Ce fut une grande joie pour les jeunes gens que de se revoir, et cependant Carmela avait pleuré toute la journée. Quant à don Ferdinand, il n'avait éprouvé ni chagrin ni remords; et Carmela lui trouva le visage si joyeux, qu'elle n'eut point la force de l'attrister de sa propre tristesse. D'ailleurs, à peine la main du jeune homme eut-elle touché sa main, à peine leurs yeux eurent-ils échangé un regard, à peine les lèvres de Ferdinand se fussent-elles posées sur ses lèvres pâles et cependant brûlantes, que tout fut oublié.

La journée qui suivit cette nuit se passa comme les autres journées; seulement jamais Ferdinand ne s'était senti l'âme si pleine de bonheur: il aimait autant qu'il était aimé. Puis la nuit revint, puis le jour succéda encore à la nuit; c'était le dernier que don Ferdinand devait passer dans le couvent. La nuit suivante Peppino devait venir le chercher avec les chevaux.

Don Ferdinand n'avait eu le courage de rien dire à Carmela: d'ailleurs il craignait que, par douleur ou par faiblesse, elle ne le trahît. Lorsqu'il vit s'avancer l'heure où il crut que Peppino devait s'approcher de Catane, il alla vers la fenêtre, l'ouvrit et, montrant à Carmela ce beau ciel étoile, il lui demanda si elle n'aurait point du bonheur à descendre avec lui au jardin et à respirer ensemble cet air pur tout imprégné de saveur marine. Carmela voulait tout ce que voulait Ferdinand.
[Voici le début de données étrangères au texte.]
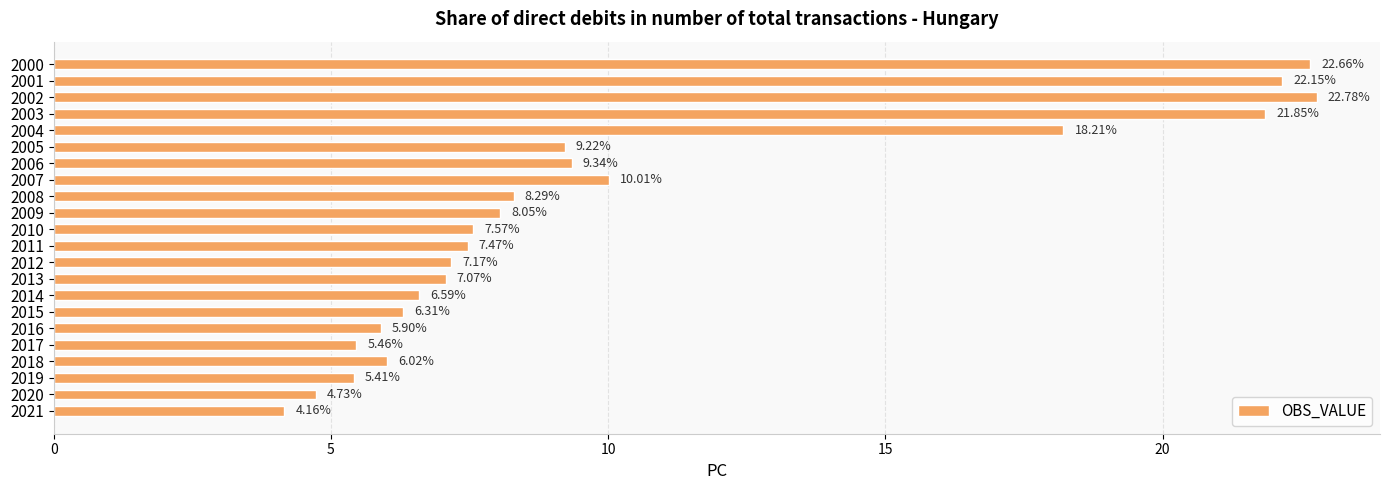

Where is the data nearest to the value 13?

2007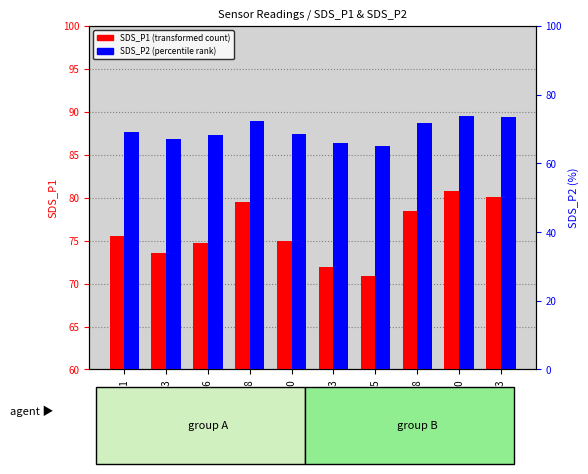

The SDS_P1 series shows 50.9 at 00:23. True or false?

False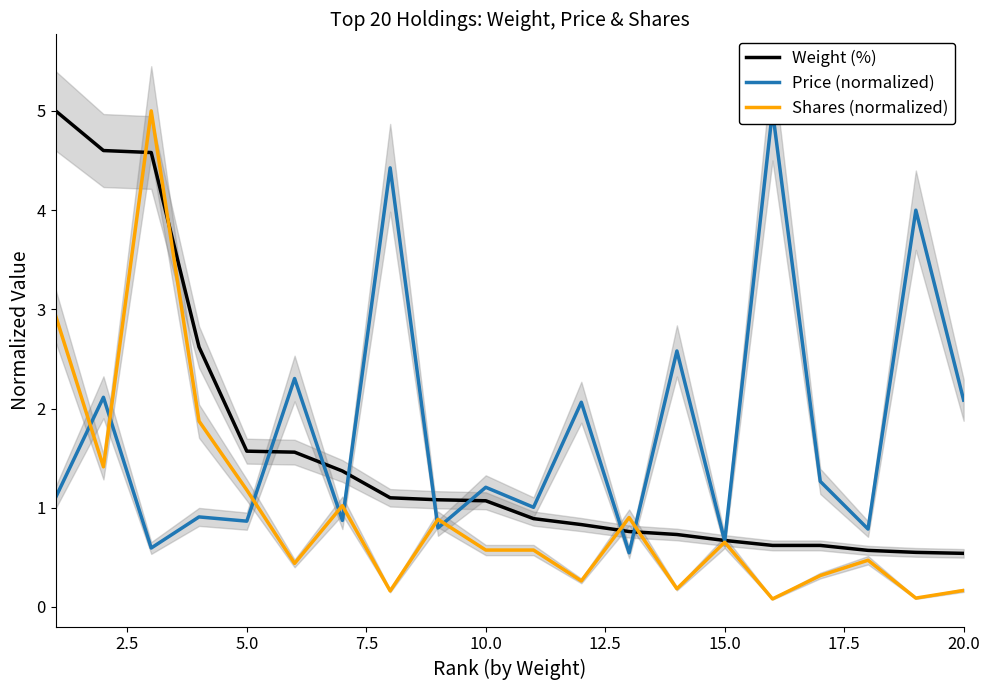

What is the difference between the maximum and minimum values in the Shares (normalized) series?

4.9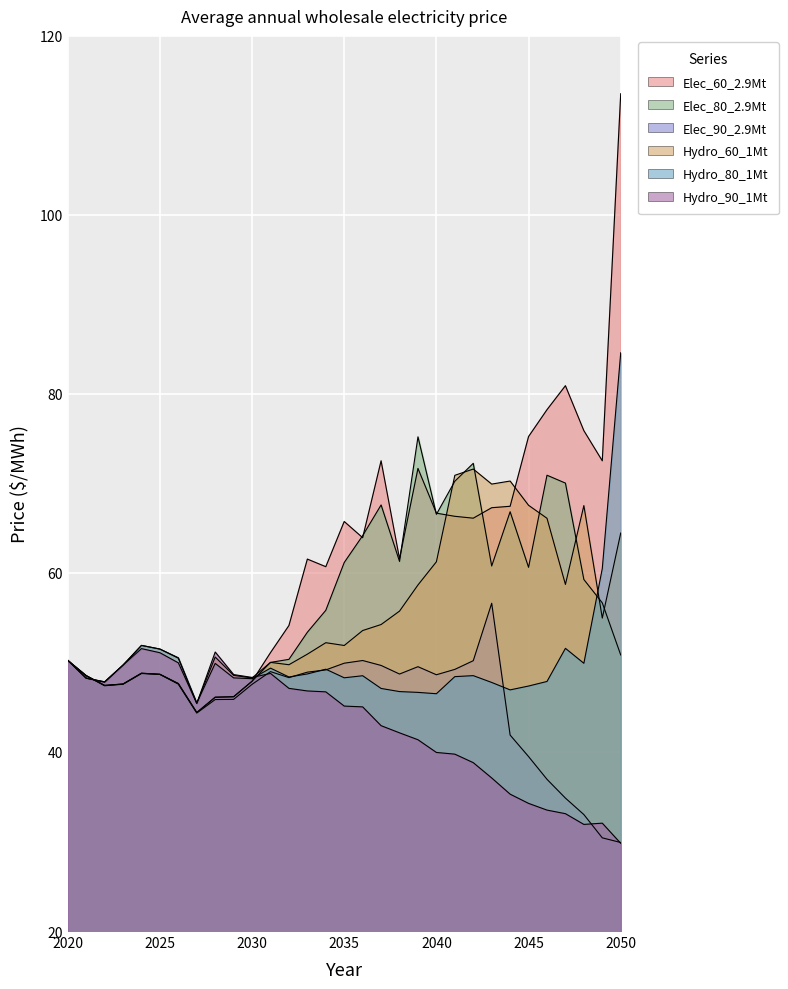

What is the difference between the highest and lowest values at 2050?

83.7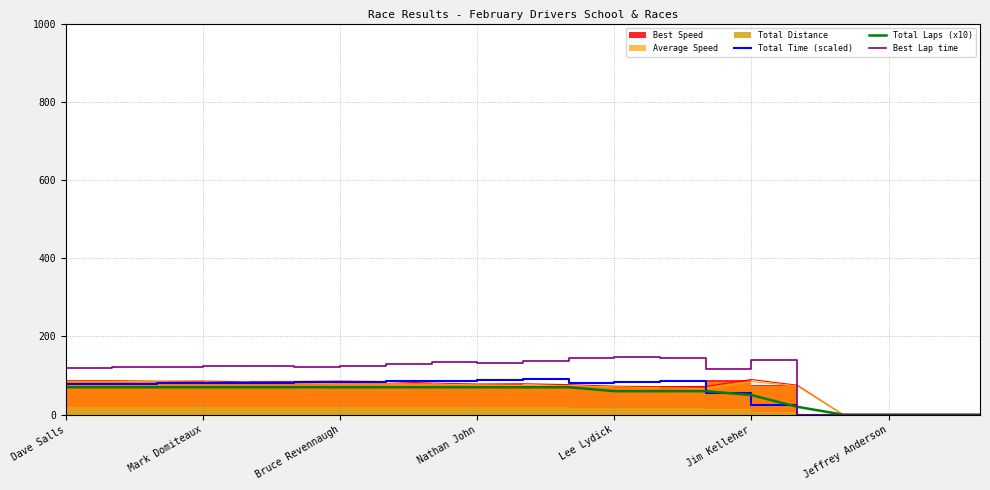

What value does the Best Lap time series have at Dave Salls?

120.0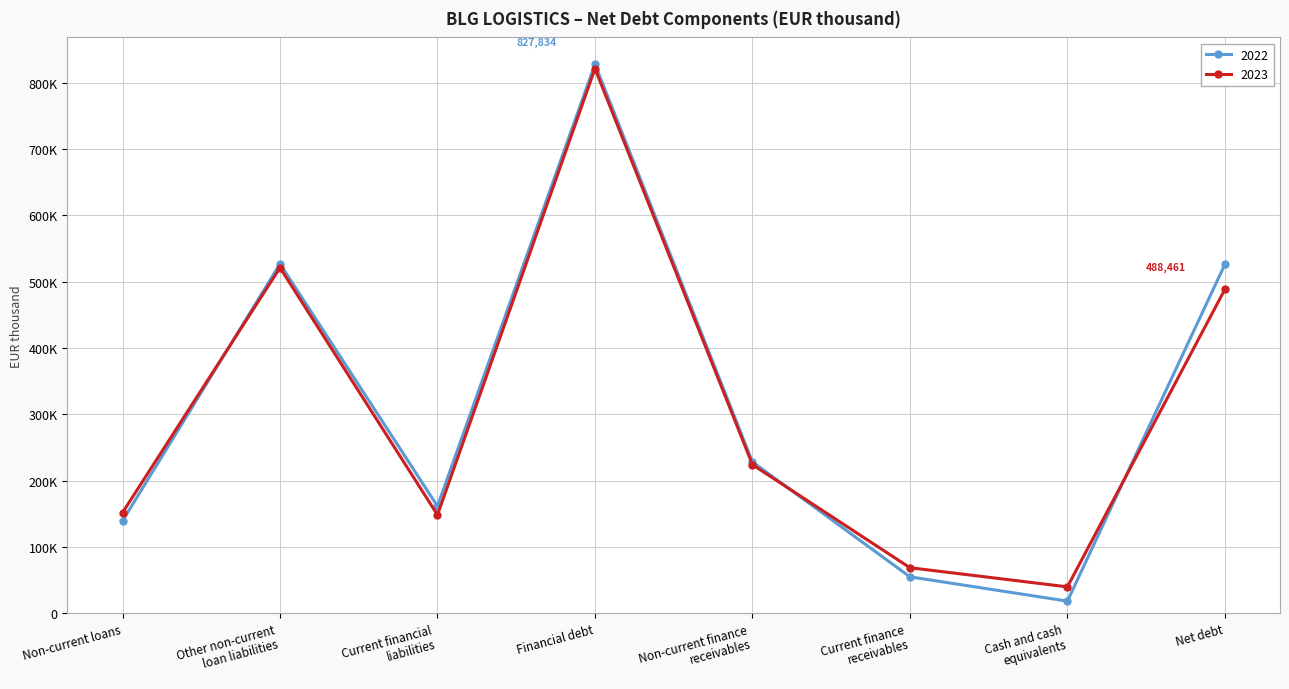

The value of 2022 at Current finance
receivables is 55059. True or false?

True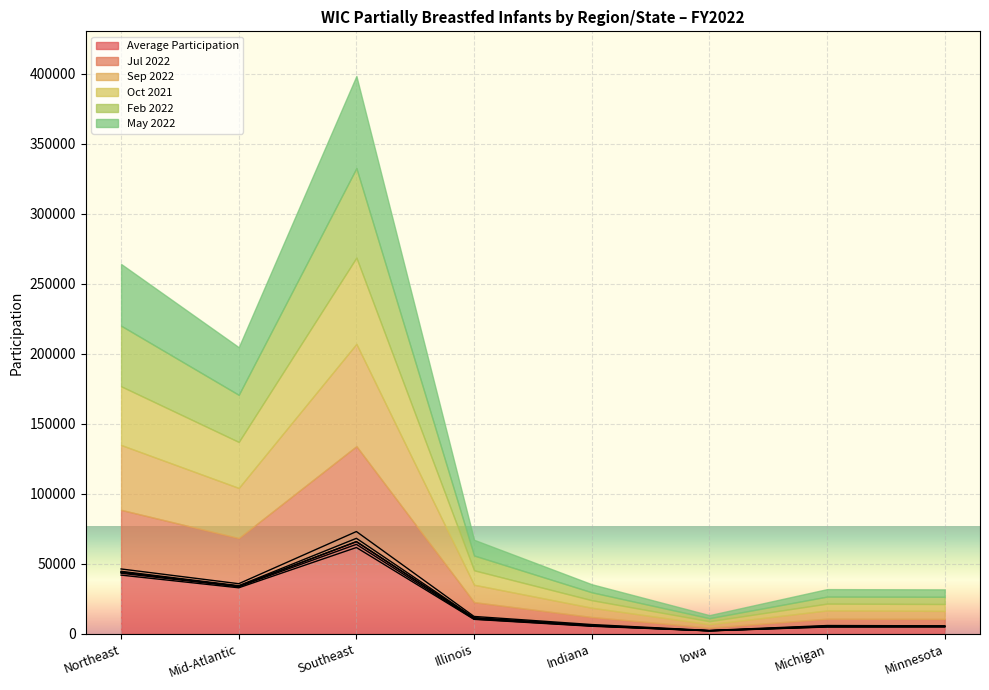

True or false: May 2022 has a value of 90249.0 at Southeast.

False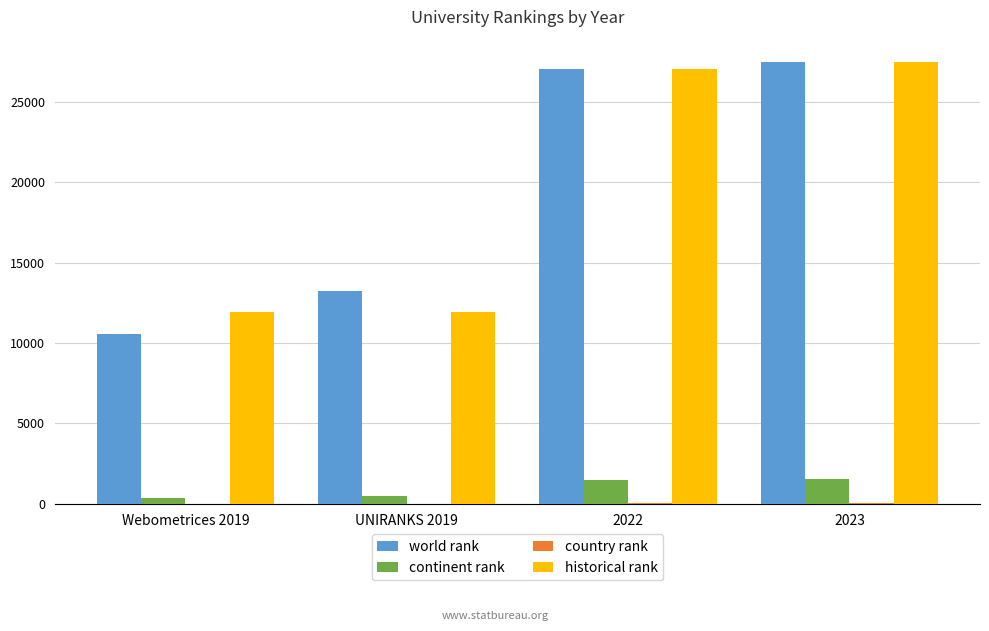

Which series changed the most between Webometrices 2019 and 2022?

world rank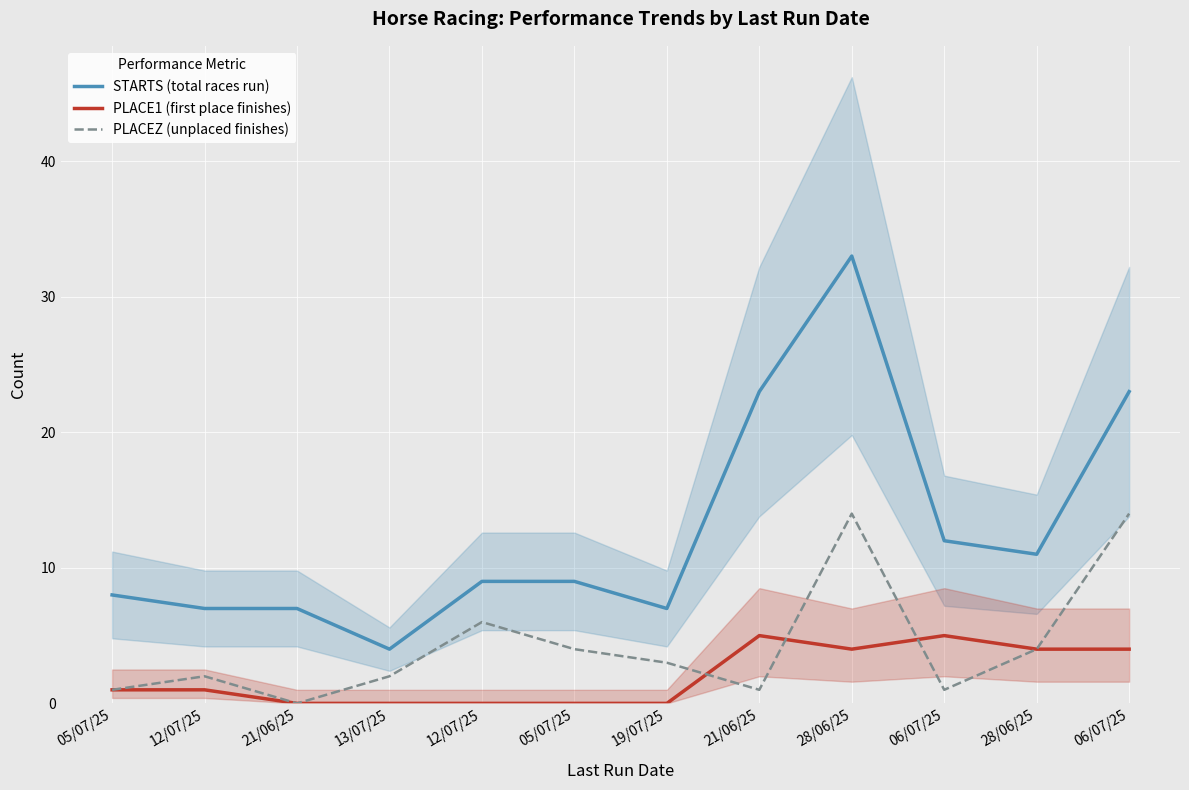

Which series changed the most between 05/07/25 and 21/06/25?

STARTS (total races run)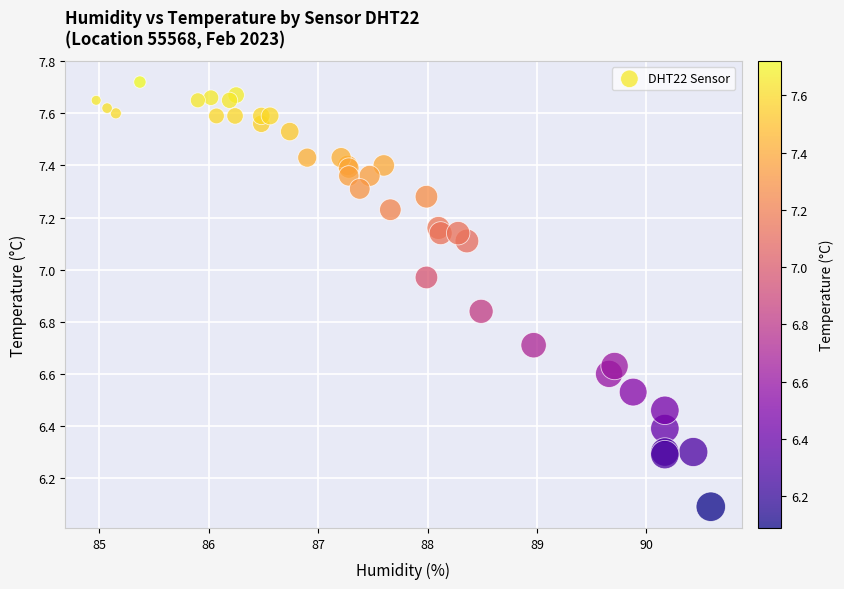

What Y value in the scatter plot is closest to 6?

6.1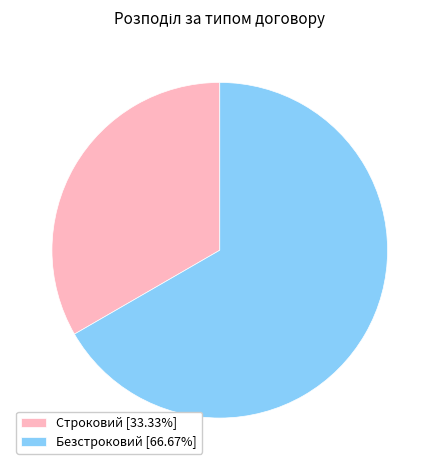

What is the majority slice?

Безстроковий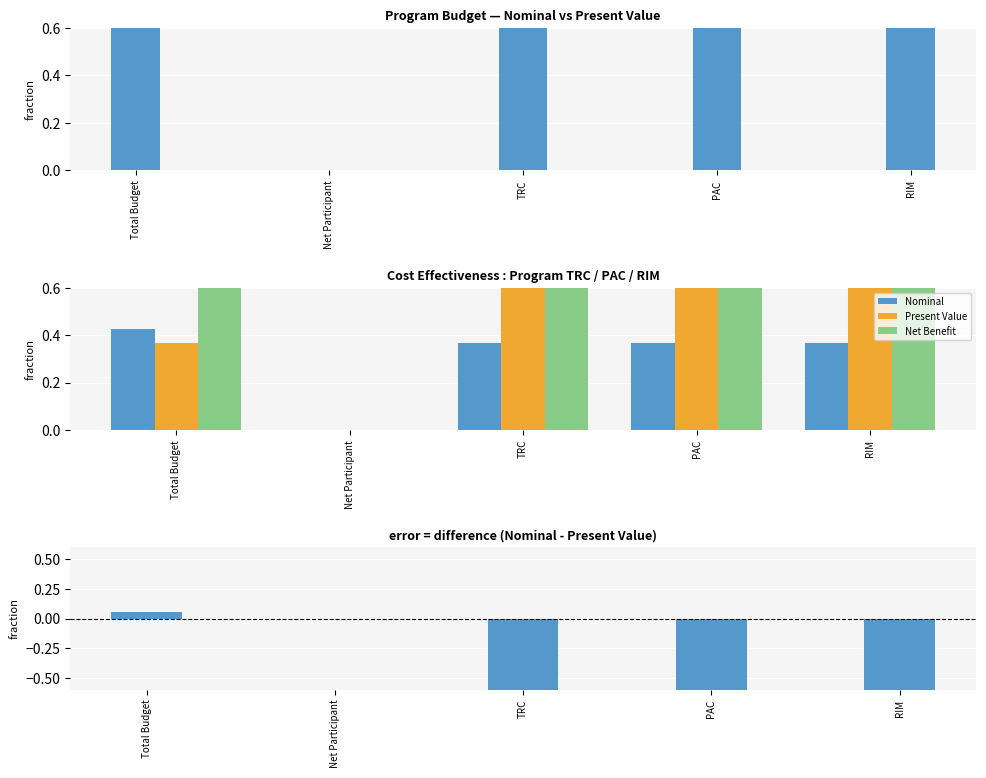

Which category has the highest value in the Present Value series?

TRC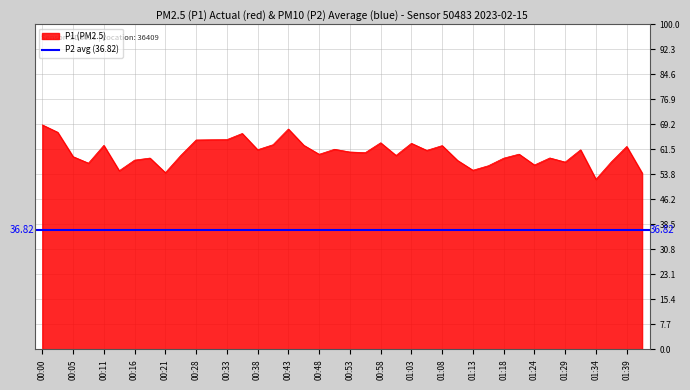

At which category does the chart reach its minimum across all series?

01:34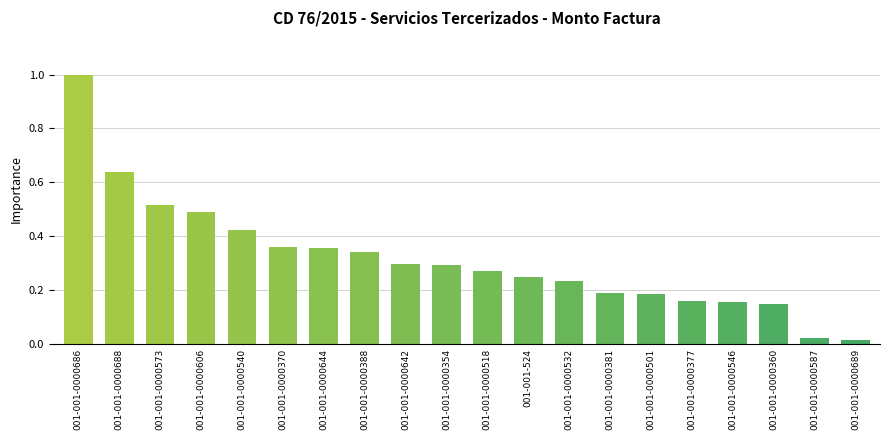

Which category has the highest value across all series?

001-001-0000686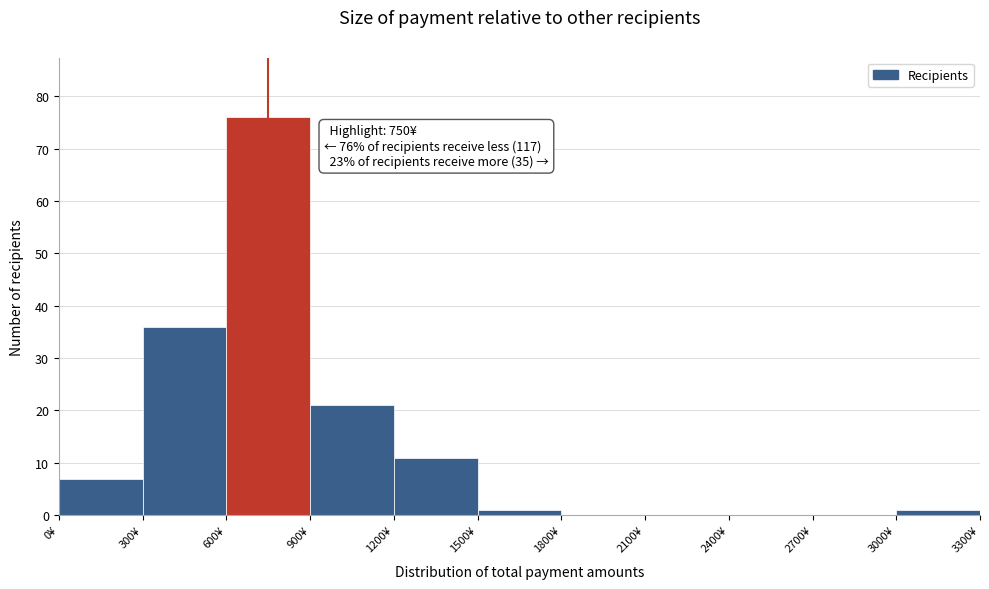

Over which range of the x-axis is the bar tallest?

600 to 900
Son bonheur à elle était non point d'être à tel endroit, ou de respirer tel ou tel air; son bonheur était d'être près de lui et de respirer le même air que lui. Elle se contenta donc de sourire et de répondre: Allons.

Don Ferdinand s'habilla, mit dans sa poche la clef du corridor sombre, et descendit dans le jardin, appuyé sur le bras de Carmela. Ils allèrent s'asseoir sous un berceau de lauriers rosés. Alors don Ferdinand demanda à Carmela si elle connaissait les détails de l'événement auquel il devait le bonheur de la voir. Carmela n'en savait que ce qu'en savait tout le monde, mais elle lui dit qu'elle aurait bien du bonheur à les lui entendre raconter à lui-même. Puis elle lui passa un bras autour du cou, et, appuyant sa tête sur son épaule, comme ces pauvres fleurs qui se penchent après une trop chaude journée, elle attendit ses paroles comme la douce brise, comme la fraîche rosée, qui devaient lui faire relever la tête.

Don Ferdinand lui raconta tout, depuis sa première rencontre avec Cantarello jusqu'au duel. Pendant ce récit, la pauvre Carmela passa par toutes les angoisses de l'amour et de la terreur. Don Ferdinand la sentit se rapprocher de lui, frissonner, trembler, frémir. Au moment où le jeune homme parla de coup d'épée reçu, elle jeta un cri et faillit perdre connaissance. Enfin, au moment où il venait de terminer son récit, et où il la tenait tout éplorée dans ses bras, trois battements de main retentirent de l'autre côté du mur. Carmela tressaillit.